Open Access Must Be the Rule, Not the Exception

Open Access Must Be the Rule, Not the Exception

Not Just for COVID-19, But for the Next Crisis Too

The COVID-19 pandemic demands that governments, scientific researchers, and industry work together to bring life-saving technology to the public regardless of who can afford it. But even as we take steps to make medical technology and treatments available to everyone, we shouldn’t forget that more crises will come after COVID-19. There will be future public health disasters; in fact, experts expect pandemics to become more frequent. As climate change continues to threaten human life, there will be other kind of disasters too. A patch for the current crisis is not enough; we need a fundamental change in how scientific research is funded, published, and licensed. As we celebrate Open Access Week, let’s remember that open access must be the rule, not the exception.

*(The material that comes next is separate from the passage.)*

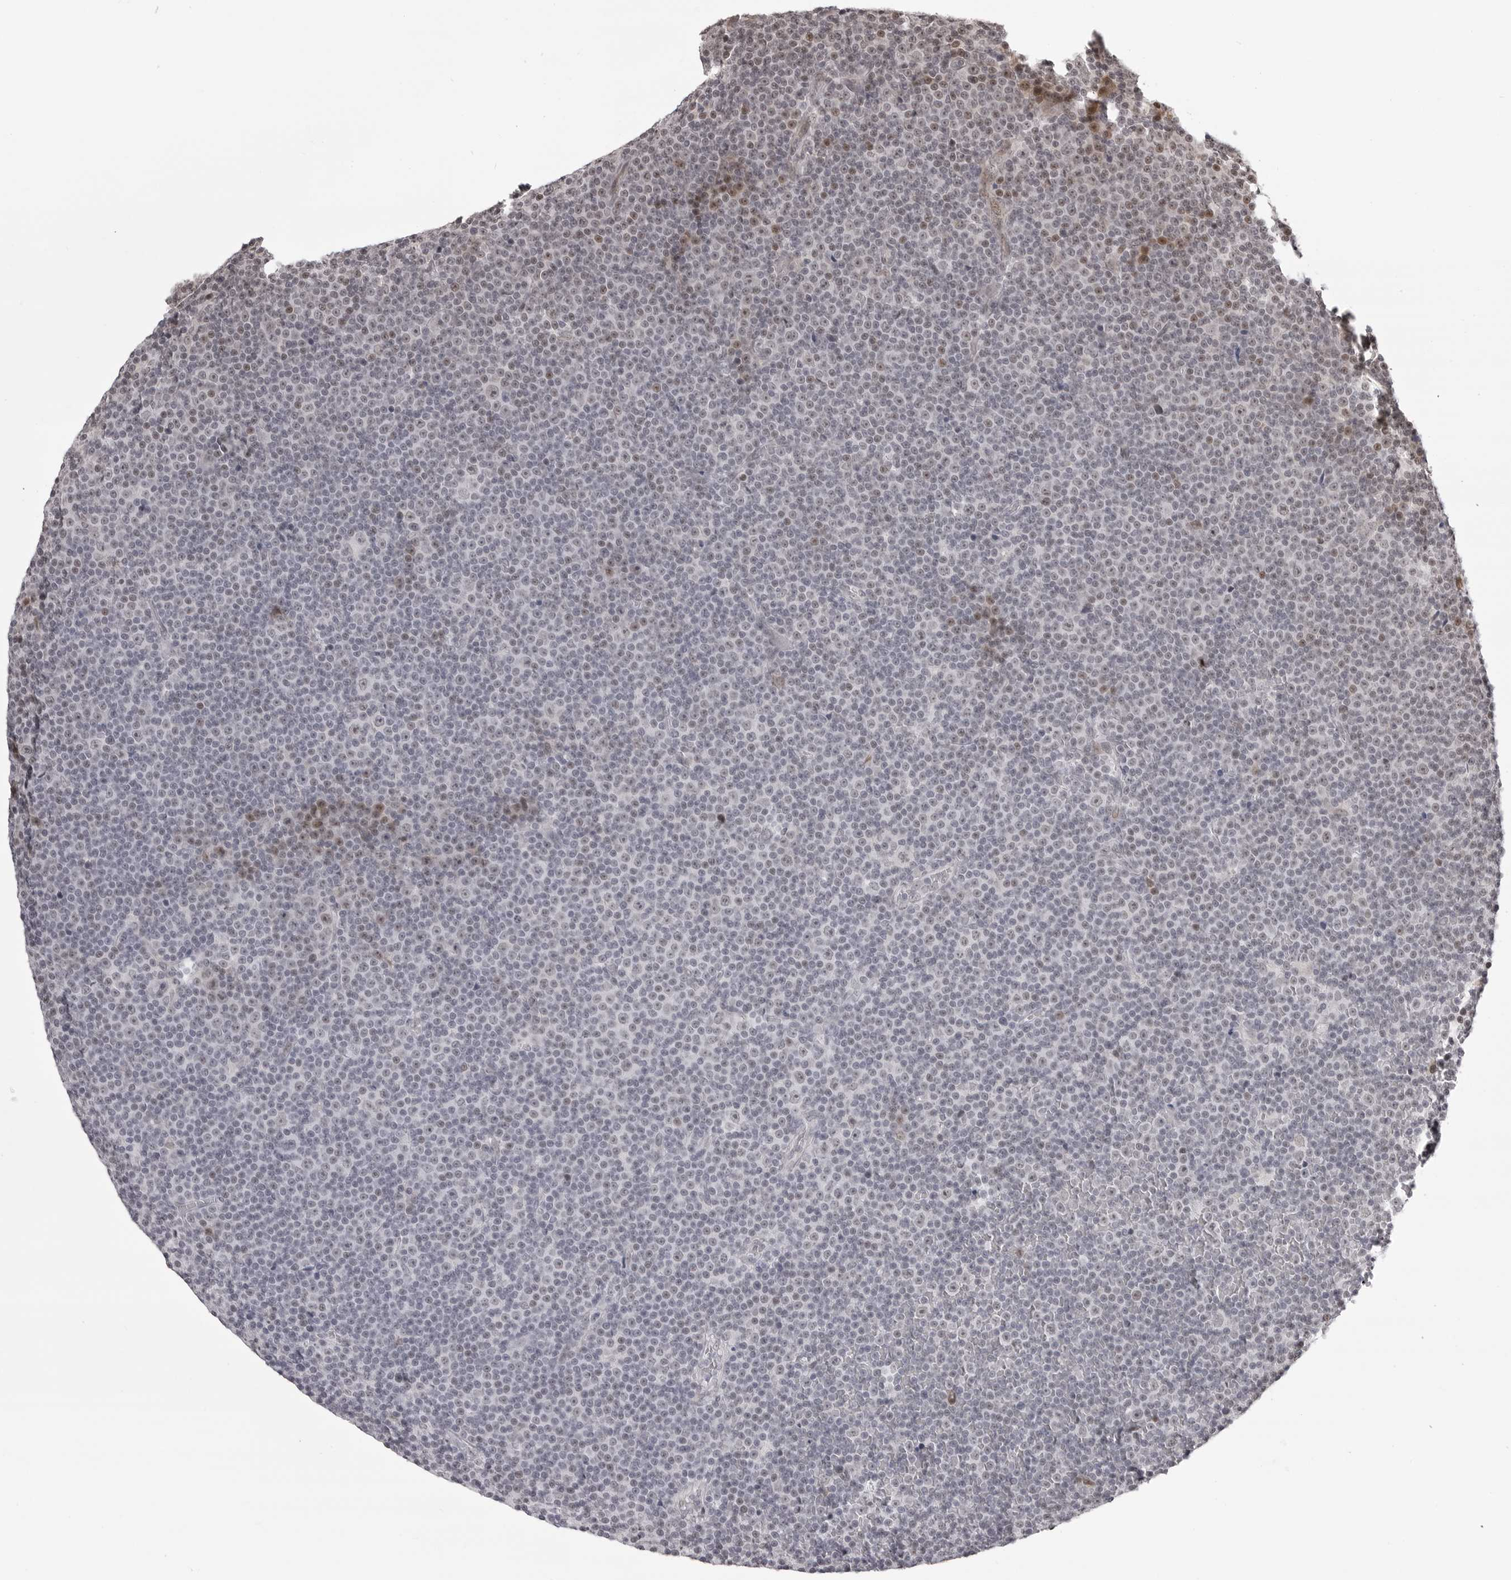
{"staining": {"intensity": "negative", "quantity": "none", "location": "none"}, "tissue": "lymphoma", "cell_type": "Tumor cells", "image_type": "cancer", "snomed": [{"axis": "morphology", "description": "Malignant lymphoma, non-Hodgkin's type, Low grade"}, {"axis": "topography", "description": "Lymph node"}], "caption": "High magnification brightfield microscopy of malignant lymphoma, non-Hodgkin's type (low-grade) stained with DAB (brown) and counterstained with hematoxylin (blue): tumor cells show no significant positivity.", "gene": "PHF3", "patient": {"sex": "female", "age": 67}}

We wrote earlier this year about the Open COVID Pledge, a promise that a company can make not to assert its patents or copyrights against anyone helping to fight COVID-19. Companies that take the pledge agree to license their patents and/or copyrights under a license that allows for “diagnosing, preventing, containing, and treating COVID-19.” When we last wrote about the Open COVID Pledge, it had just been introduced and had only a few adopters—most notably, tech giant Intel. Since then, many big tech companies have taken the pledge, including Facebook, Uber, Amazon, and Microsoft. And the list of licensed technology on the Open COVID Pledge website continues to grow.

While EFF applauds those companies for recognizing the urgency of the moment, open licenses and pledges are only the beginning of the discussion about how we can remove legal obstacles to sharing urgently needed innovation. As we’ve discussed before, one way is to harness the power of existing patent law. There’s a provision that lets the US government use or authorize others to use any invention “described in and covered by a patent of the United States” in exchange for reasonable compensation. In other words, the government could license itself or others to use any patented technology to diagnose, treat, or stop the spread of COVID-19. (If a patent-owner wanted to sue for infringement, it would sue the United States, not the licensee.) The government can do that under current law, with no need to get a bill through legislative gridlock.

But that’s not enough either. Rising to the many challenges facing society today requires going to the source—how scientific research is funded and published as well as the legal entanglements that can come with that research. The good news is that the open access community has made progress. Although Congress has failed multiple times to pass a comprehensive open access law, current Executive Branch policies require that federally funded scientific research be made available to the public no later than a year after publication in a scientific journal.

Of course, a year is a very long time: think back to where the world was a year ago and ask yourself if all of the last year’s research should be locked behind a paywall. (Fortunately, major publishers have done the right thing and dropped their paywalls on COVID-19-related research.)

Unfortunately, while it’s now possible for anyone to read most government-funded scientific research, that same body of research can become fuel for abuse of the patent system. Take the notorious patent troll My Health, which sued numerous companies for infringement of its stupid patent on telehealth technology. My Health’s patent didn’t originate at a private company; a university applied for and got it years earlier. This is a story that’s become all too common: due to academia’s embrace of ever more aggressive patenting and licensing practices, patents that emerge out of scientific research create obstacles for the public, thus undermining the point of having strong open access policies in the first place.

That’s why EFF has urged research universities to adopt policies not to license their inventions to patent trolls. It’s also why we’ve urged the government to consider the harm that patent trolls bring to the public when reviewing licenses for inventions that arise from government-funded research. There is simply no place for patent trolls in government-funded research.

A pandemic can expose and intensify existing inequities, be it racial injustice or disparity in education. The COVID-19 pandemic has also demonstrated the urgent need for to remove barriers that keep government-funded research from benefiting everyone. Scientific research that the public pays for must be made available to everyone, without a paywall, without an embargo period. At the same time, the government, private funders, and research institutions must take steps to ensure that the research they fund doesn’t become ammunition for abusive litigation. Not just for the current crisis, but for the next one too.

EFF is proud to celebrate Open Access Week.